A medida que aumenta el nivel de riesgo, también lo harán los requisitos o restricciones legales. Los desarrolladores también tendrían que cumplir con un estándar técnico para el reconocimiento facial.  Así que deberá estar alineado con los estándares internacionales para el rendimiento de la IA y la buena gestión de datos.

La ley modelo contiene una prohibición general de los usos de alto riesgo de las aplicaciones de reconocimiento facial. Según los autores del artículo para The Conversation, “se prohibiría una aplicación de «análisis facial» que pretendiera evaluar la orientación sexual de las personas y luego tomar decisiones sobre ellas”.

Tres excepciones de la ley modelo

Esta ley modelo también contiene tres excepciones a la prohibición de la tecnología de reconocimiento facial de alto riesgo:

  1. El regulador podría permitir una solicitud de alto riesgo si considera que la solicitud está justificada según el derecho internacional de los derechos humanos
  2. Habría un régimen legal específico para los organismos encargados de hacer cumplir la ley, incluido un esquema de «orden judicial presencial» que proporcionaría una supervisión independiente al igual que con otras órdenes judiciales similares.
  3. Las aplicaciones de alto riesgo se pueden utilizar en la investigación académica, con la supervisión adecuada.

Por otro lado, ¿cualquier ley tendría que ser aplicada por un regulador con los poderes y recursos apropiados. Y, si es así, ¿quién debería ser?
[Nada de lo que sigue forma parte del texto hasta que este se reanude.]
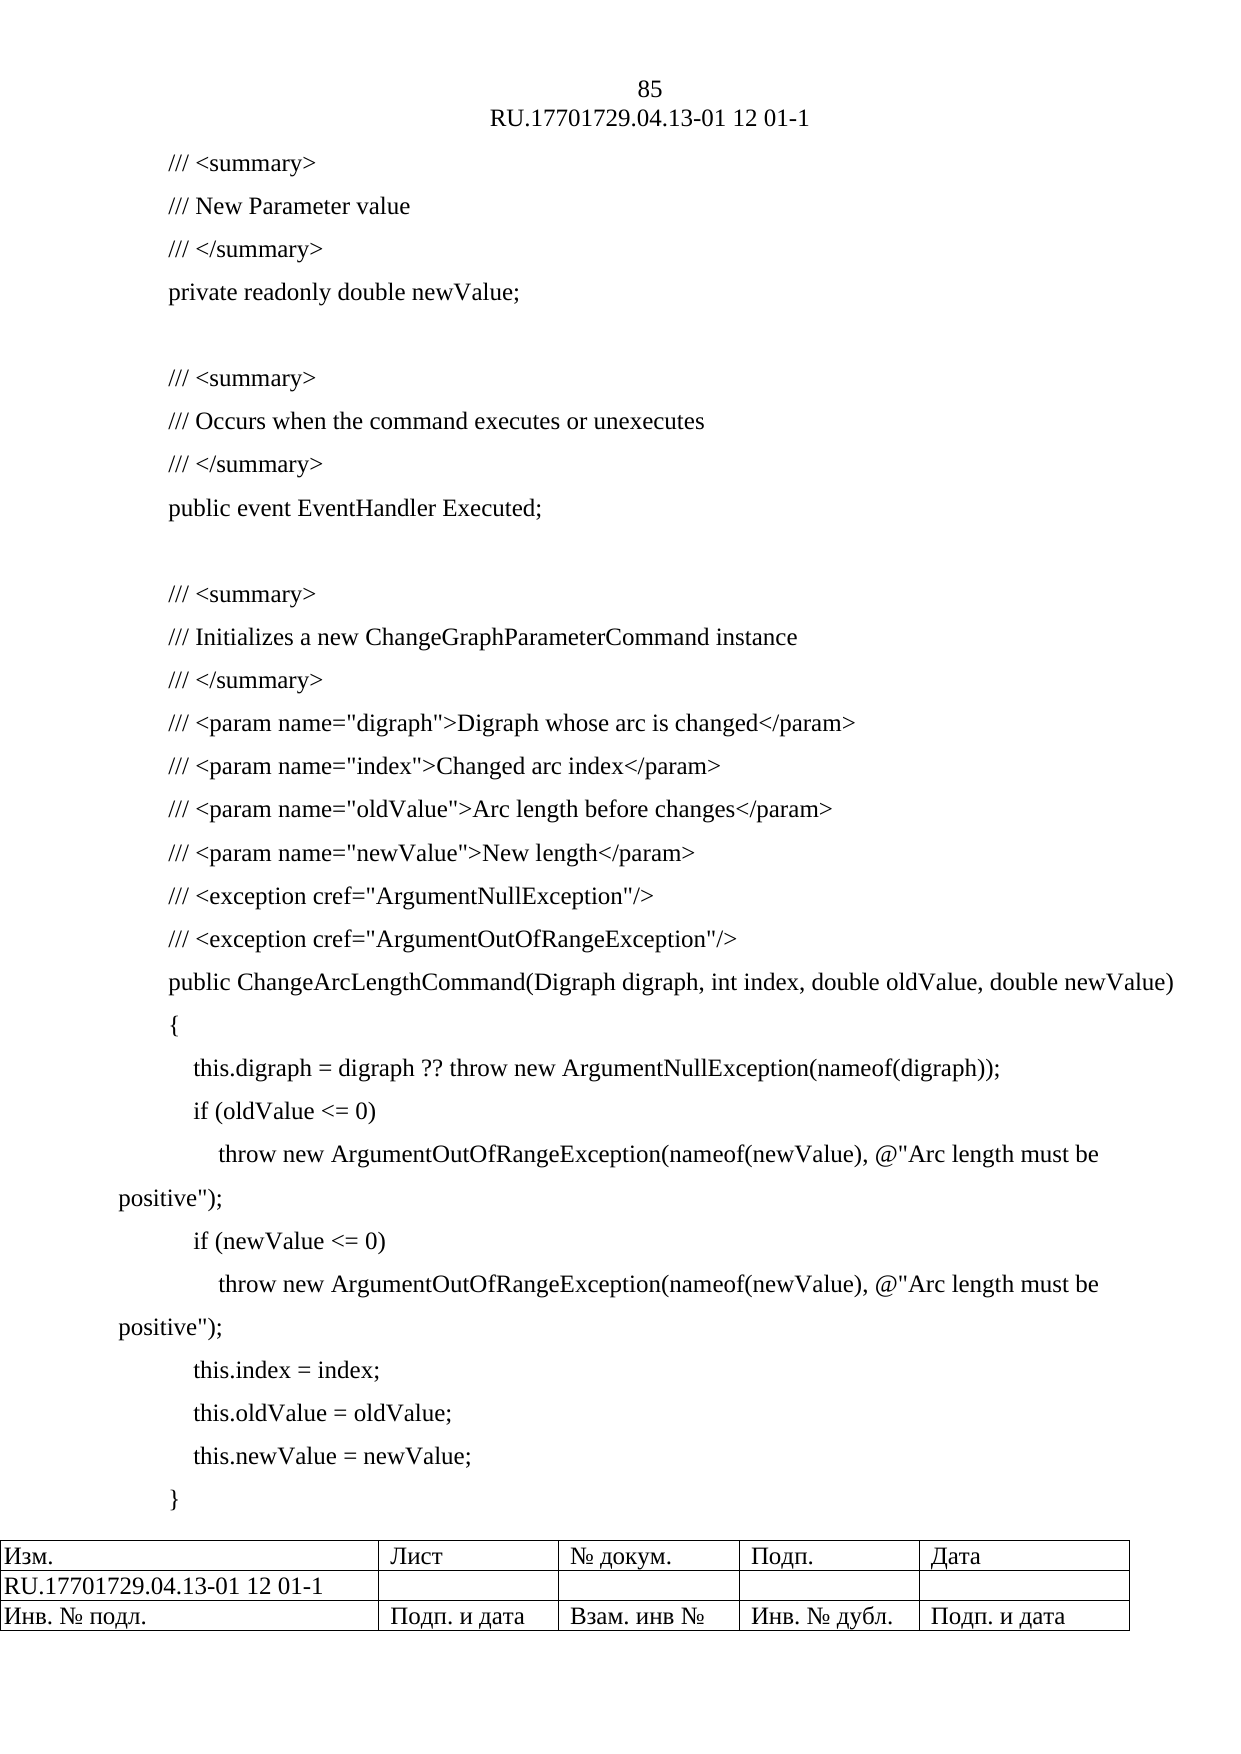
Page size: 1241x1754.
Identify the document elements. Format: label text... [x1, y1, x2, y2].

text /// <summary> [118, 579, 1181, 608]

La mayoría de las partes interesadas que consultó el equipo, incluidos usuarios comerciales, empresas de tecnología y representantes de la sociedad civil, tienen una opinión unánime. Todos propusieron que la Oficina del Comisionado de Información de Australia estaría preparada para ser el regulador de la tecnología de reconocimiento facial. Para ciertos usuarios sensibles, como el ejército y ciertas agencias de seguridad, también puede ser necesario un régimen de supervisión especializado.

El equipo de The Conversation cree que el momento es ahora para pensar en este tipo de leyes. La tecnología no para de avanzar. Así que es momento de ir planteándonos soluciones. ¿Tú qué opinas sobre esto?